En estas páginas se ha comentado un supuesto cambio de opinión de nuestros investigadores a propósito del deterioro de Santiago. Desde luego, es perfectamente posible que personas distintas subrayen tal o cual énfasis en momentos diferentes (se han comparado opiniones publicadas en contextos muy disímiles, con varios años de distancia). No obstante, quien revise hoy con un mínimo de honestidad nuestro documento “Comercio informal en Chile: 6 claves para el debate” (2017, disponible en internet) encontrará ahí insumos relevantes para la discusión actual.

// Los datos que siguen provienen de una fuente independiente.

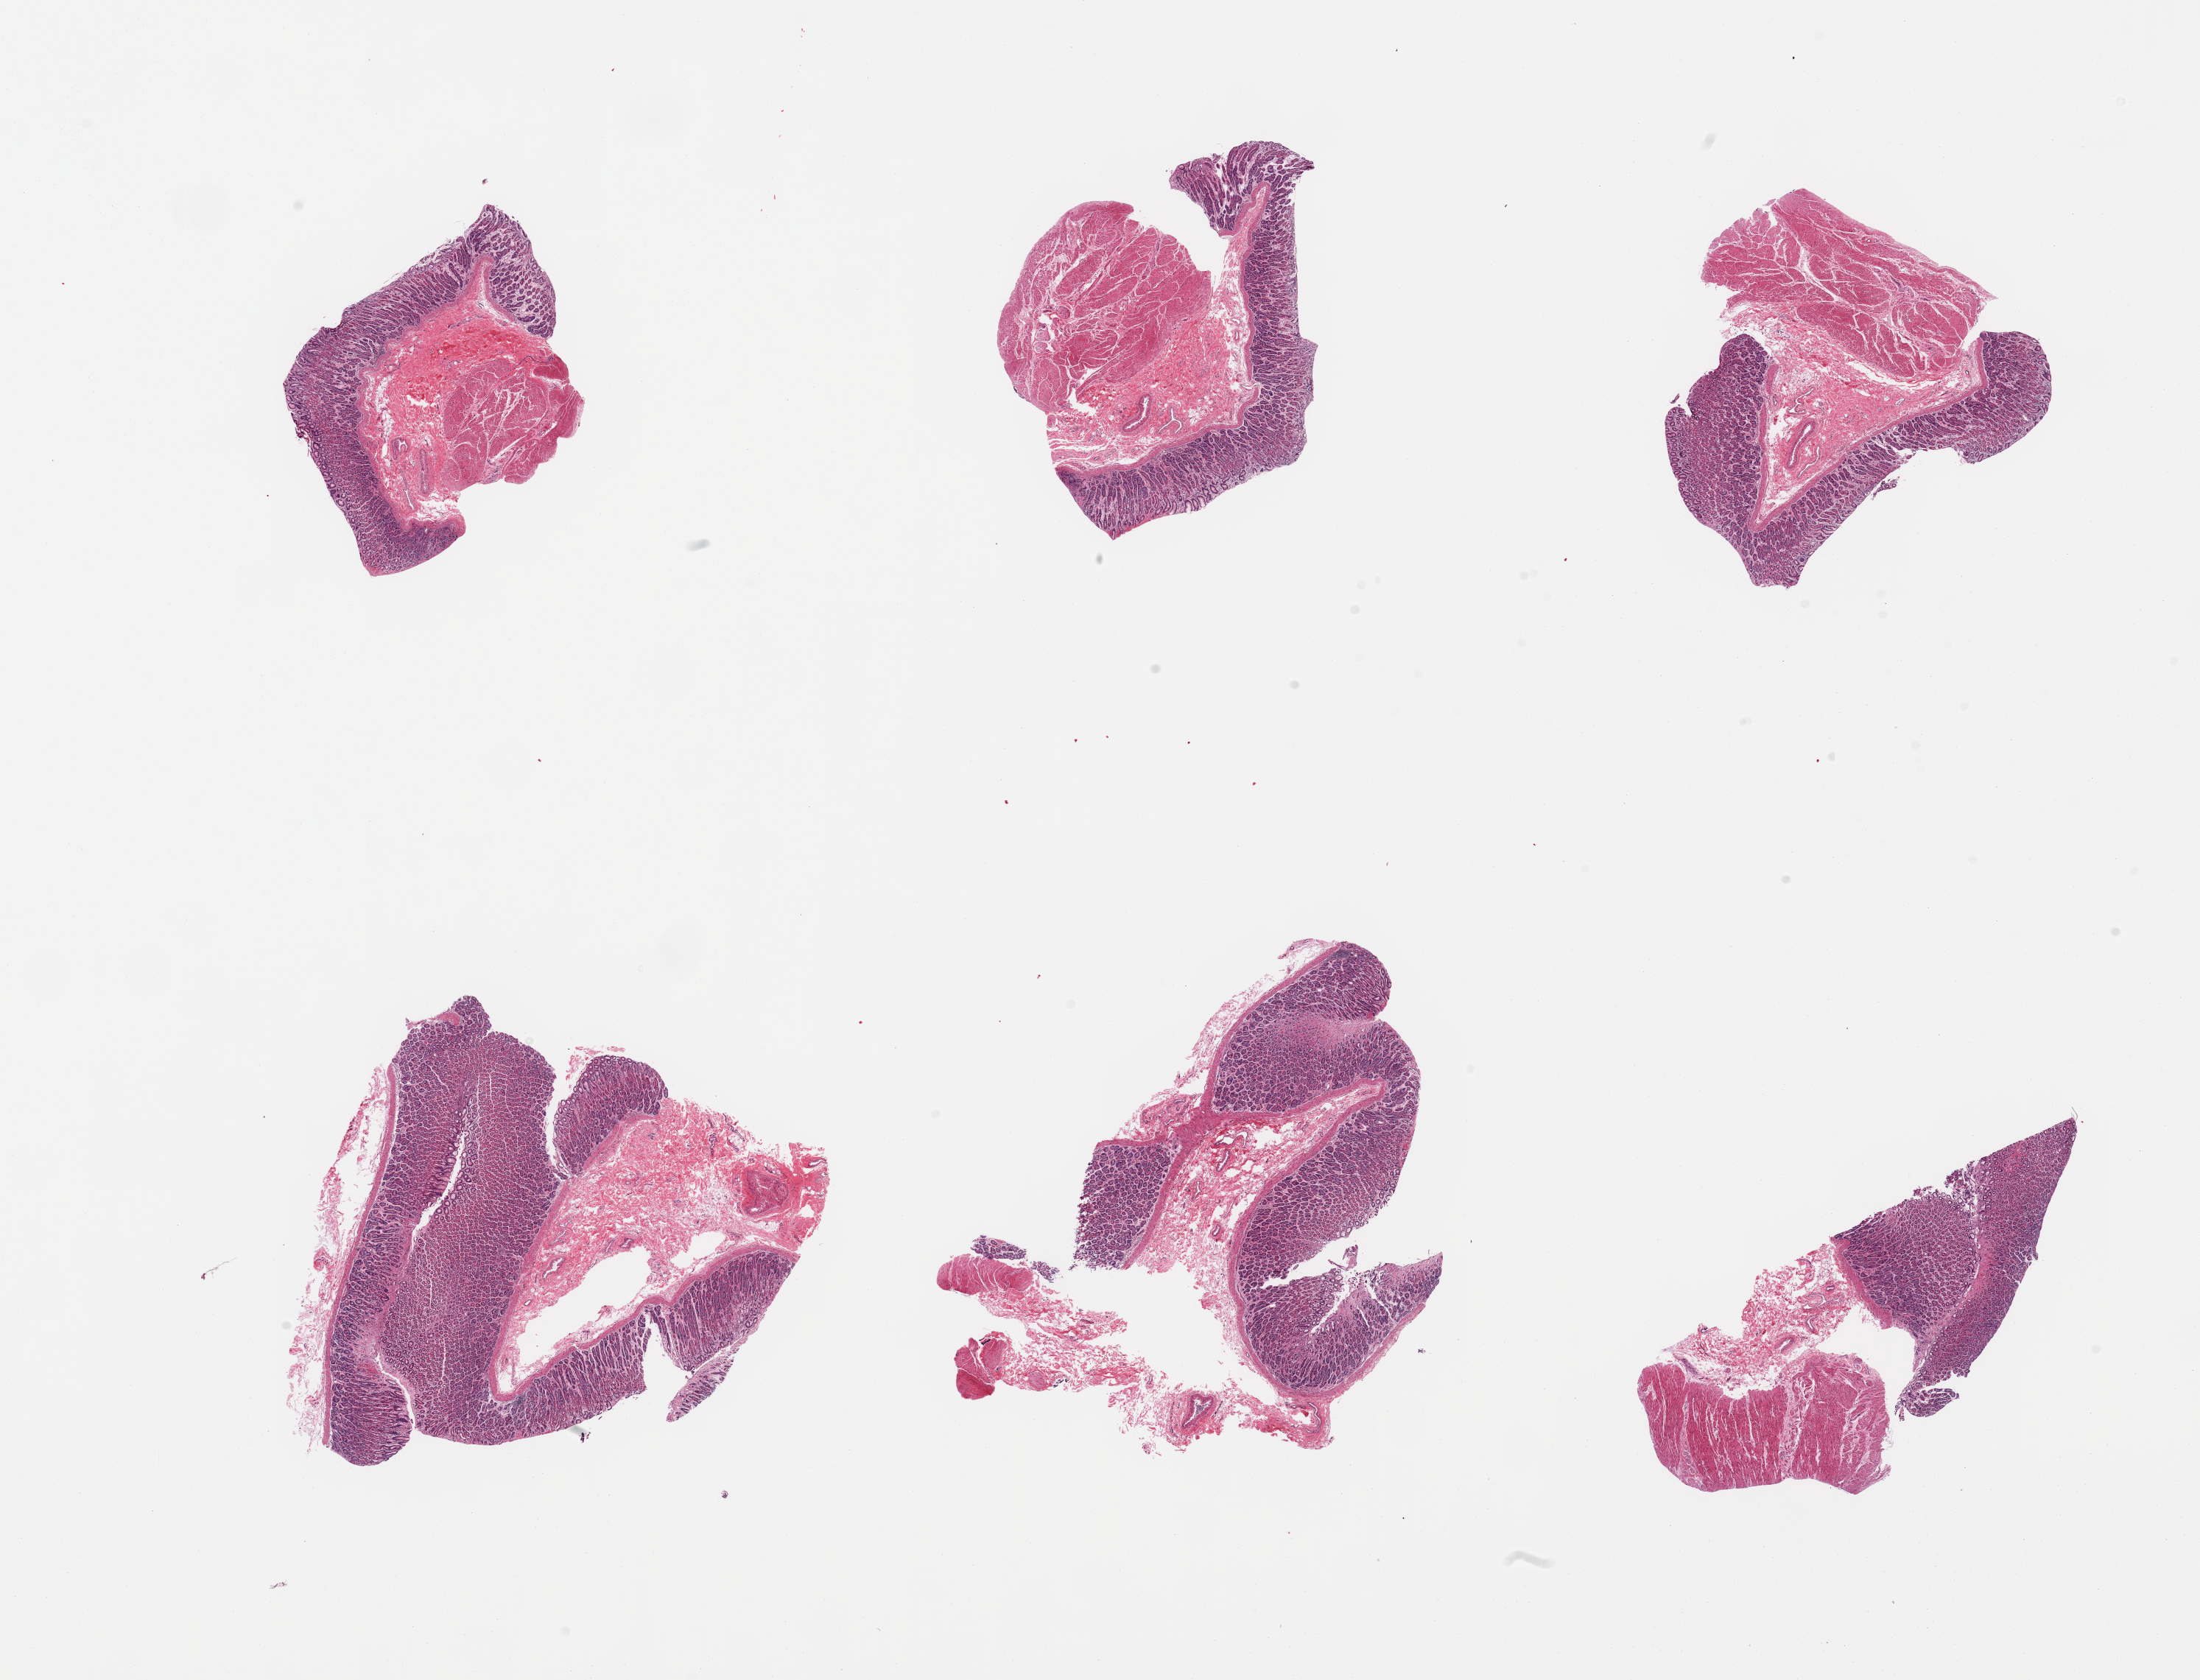
Whole-slide image, hematoxylin and eosin (H&E) stain — low-resolution overview of the scanned area, about 23.6 x 18.0 mm (slide scanned at 20x), PAXgene-fixed paraffin-embedded (PFPE) section, target tissue: stomach, tissue donor sample. Donor sex: female.
Reviewer comment on this tissue sample: 6 pieces; variable representation of mucosa, submucosa, muscularis; focal superficial hemorrhage.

En efecto, la situación que vive nuestra capital confirma —tal como señala dicho documento— que es necesario “tomarse en serio el comercio informal”; que cabe distinguir este último del comercio ilegal o clandestino; que “la informalidad debiera recobrar fuerza en la agenda pública, buscando políticas orientadas a la formalización con un enfoque multidimensional”; y que urge atender a los aspectos que, en el caso de “los ambulantes, se incumple”. En concreto, hablamos de “una serie de normativas respecto al uso de suelo y espacios públicos, permisos municipales, patentes, etc.”.

Quien viva o recorra habitualmente las calles de Santiago notará que estas consideraciones siguen plenamente vigentes. Hoy, más que nunca, se requieren medidas y enfoques a la altura del complejo desafío que enfrenta nuestra ciudad.